The 51-year-old Seattle eye doctor and plastic surgeon agreed to permanently surrender his medical license when he pleaded guilty Tuesday, July 19, in King County Superior Court to nine counts of indecent liberties. Through the plea agreement, Sutcliffe also must register as a sex offender, continue psychiatric treatment, and have no contact with his previous patients who accused him of improperly touching them.
In accordance with the plea agreement, and the prosecutor's recommendation, Sutcliffe is expected to serve two years of community service through the King County Work/Education Release program, where he will be in jail on weekends and evenings.
Sutcliffe, who has practiced medicine in the state of Washington since 1983, maintains he is innocent of the charges. He agreed to plead guilty because, as he said in the court records, there was a strong probability that some, if not all, of the nine felony charges and one misdemeanor charge would lead to a conviction. ``I think there is a likelihood that I could be convicted of at least one, if not more of these offenses.''
If convicted, each felony charge could have held a maximum sentence of 10 years in prison and a $20,000 fine.
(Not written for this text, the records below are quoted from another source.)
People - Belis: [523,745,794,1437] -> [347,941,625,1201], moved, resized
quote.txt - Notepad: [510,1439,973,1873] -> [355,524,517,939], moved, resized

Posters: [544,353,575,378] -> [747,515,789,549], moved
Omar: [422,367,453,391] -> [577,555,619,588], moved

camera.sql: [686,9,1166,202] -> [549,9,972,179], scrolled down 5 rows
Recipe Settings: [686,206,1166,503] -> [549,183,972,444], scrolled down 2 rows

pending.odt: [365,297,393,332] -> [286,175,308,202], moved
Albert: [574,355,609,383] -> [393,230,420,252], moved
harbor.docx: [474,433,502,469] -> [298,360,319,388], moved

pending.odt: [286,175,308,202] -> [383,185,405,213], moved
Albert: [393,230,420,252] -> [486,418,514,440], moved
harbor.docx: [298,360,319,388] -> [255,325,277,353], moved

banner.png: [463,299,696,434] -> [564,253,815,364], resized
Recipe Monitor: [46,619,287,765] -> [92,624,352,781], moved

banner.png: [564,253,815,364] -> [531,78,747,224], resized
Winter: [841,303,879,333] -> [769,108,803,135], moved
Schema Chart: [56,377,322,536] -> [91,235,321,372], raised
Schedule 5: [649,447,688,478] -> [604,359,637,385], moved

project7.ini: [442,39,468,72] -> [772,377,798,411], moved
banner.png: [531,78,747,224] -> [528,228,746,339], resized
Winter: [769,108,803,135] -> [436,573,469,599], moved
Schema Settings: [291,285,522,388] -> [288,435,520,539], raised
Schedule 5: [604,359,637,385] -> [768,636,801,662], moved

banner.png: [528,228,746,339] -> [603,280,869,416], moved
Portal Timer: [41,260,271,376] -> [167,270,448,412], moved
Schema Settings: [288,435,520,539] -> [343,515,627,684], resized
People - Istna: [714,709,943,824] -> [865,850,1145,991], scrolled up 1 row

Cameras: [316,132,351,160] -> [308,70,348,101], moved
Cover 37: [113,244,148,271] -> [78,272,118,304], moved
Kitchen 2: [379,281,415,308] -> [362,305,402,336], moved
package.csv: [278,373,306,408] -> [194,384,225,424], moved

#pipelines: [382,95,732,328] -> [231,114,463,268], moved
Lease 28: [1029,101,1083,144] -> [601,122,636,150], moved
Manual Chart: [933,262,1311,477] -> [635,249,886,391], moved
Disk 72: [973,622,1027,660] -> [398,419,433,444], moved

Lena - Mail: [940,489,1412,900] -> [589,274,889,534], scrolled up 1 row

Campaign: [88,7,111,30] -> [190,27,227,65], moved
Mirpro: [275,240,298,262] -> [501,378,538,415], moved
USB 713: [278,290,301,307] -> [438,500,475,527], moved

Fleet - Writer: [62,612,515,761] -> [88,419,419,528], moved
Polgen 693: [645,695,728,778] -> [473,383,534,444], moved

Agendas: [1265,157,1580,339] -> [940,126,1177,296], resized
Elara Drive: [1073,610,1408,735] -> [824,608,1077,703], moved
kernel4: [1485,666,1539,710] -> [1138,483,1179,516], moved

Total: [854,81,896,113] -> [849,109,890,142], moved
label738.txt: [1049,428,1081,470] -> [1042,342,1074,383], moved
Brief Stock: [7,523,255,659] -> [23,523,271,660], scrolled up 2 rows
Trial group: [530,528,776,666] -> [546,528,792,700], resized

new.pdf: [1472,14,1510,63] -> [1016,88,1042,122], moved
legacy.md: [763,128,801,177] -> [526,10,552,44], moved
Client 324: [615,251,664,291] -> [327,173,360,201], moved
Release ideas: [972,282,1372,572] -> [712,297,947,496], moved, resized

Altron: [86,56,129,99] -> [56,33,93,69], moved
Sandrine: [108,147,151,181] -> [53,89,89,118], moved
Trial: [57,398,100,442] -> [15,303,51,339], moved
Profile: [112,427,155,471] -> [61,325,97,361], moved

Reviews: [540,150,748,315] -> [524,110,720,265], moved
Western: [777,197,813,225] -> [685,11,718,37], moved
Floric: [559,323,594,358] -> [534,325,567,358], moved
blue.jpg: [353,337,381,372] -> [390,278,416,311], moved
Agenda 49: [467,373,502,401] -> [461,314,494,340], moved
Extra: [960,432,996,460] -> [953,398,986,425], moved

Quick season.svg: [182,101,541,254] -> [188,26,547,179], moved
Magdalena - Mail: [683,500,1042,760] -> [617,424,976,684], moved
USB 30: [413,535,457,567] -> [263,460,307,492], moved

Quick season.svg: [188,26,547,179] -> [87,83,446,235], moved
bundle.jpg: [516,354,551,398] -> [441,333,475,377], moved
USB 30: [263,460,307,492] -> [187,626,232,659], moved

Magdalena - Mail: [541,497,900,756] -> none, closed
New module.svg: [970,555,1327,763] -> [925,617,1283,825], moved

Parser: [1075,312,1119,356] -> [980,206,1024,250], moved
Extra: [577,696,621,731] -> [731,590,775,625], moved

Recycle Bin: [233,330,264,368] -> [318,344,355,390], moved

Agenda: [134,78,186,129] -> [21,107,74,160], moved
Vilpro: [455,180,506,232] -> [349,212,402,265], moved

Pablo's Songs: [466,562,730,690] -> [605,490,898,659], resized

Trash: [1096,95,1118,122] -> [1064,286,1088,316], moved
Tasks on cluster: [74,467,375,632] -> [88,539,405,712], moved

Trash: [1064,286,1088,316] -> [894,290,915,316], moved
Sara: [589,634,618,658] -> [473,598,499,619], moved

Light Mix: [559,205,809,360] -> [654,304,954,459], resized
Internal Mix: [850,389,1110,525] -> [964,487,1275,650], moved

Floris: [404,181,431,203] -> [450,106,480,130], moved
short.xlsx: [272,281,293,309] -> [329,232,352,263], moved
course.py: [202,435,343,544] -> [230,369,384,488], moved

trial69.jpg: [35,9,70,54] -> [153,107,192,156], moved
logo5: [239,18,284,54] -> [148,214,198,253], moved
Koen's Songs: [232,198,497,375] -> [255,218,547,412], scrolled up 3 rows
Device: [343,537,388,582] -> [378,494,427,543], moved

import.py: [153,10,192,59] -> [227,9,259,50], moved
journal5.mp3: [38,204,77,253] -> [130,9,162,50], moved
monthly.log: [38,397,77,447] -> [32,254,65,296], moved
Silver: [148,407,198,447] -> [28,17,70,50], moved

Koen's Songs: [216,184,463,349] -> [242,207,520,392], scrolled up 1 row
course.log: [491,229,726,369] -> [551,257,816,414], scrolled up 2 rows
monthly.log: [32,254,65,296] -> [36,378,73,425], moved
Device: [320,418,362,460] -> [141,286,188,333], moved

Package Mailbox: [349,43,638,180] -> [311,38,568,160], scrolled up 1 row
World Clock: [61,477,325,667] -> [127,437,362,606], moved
The charges stemmed from allegations beginning in 2000, of sexual contact between Sutcliffe and some of his female patients. The allegations came to light through the media in April, 2003, according to a court documented statement by Det. Debra Brown of the Seattle Police Department. Shortly after the media exposure, Brown was contacted by additional women who said Sutcliffe touched their breasts and other parts of their bodies during and after surgeries and office appointments.
Allegations also surfaced from an anesthesiologist who said she witnessed Sutcliffe touch the breasts of four female patients during surgeries on May 20, 2002. The incidents were alleged to have occurred at Sutcliffe's office, 1229 Madison St. Suite 1190, in Seattle.
After an investigation, the state Department of Health Medical Quality Assurance Commission charged Sutcliffe with unprofessional contact with patients and ordered him to stop seeing female patients. He was previously scheduled to have a hearing with the state in Sept. 2005 concerning his medical license.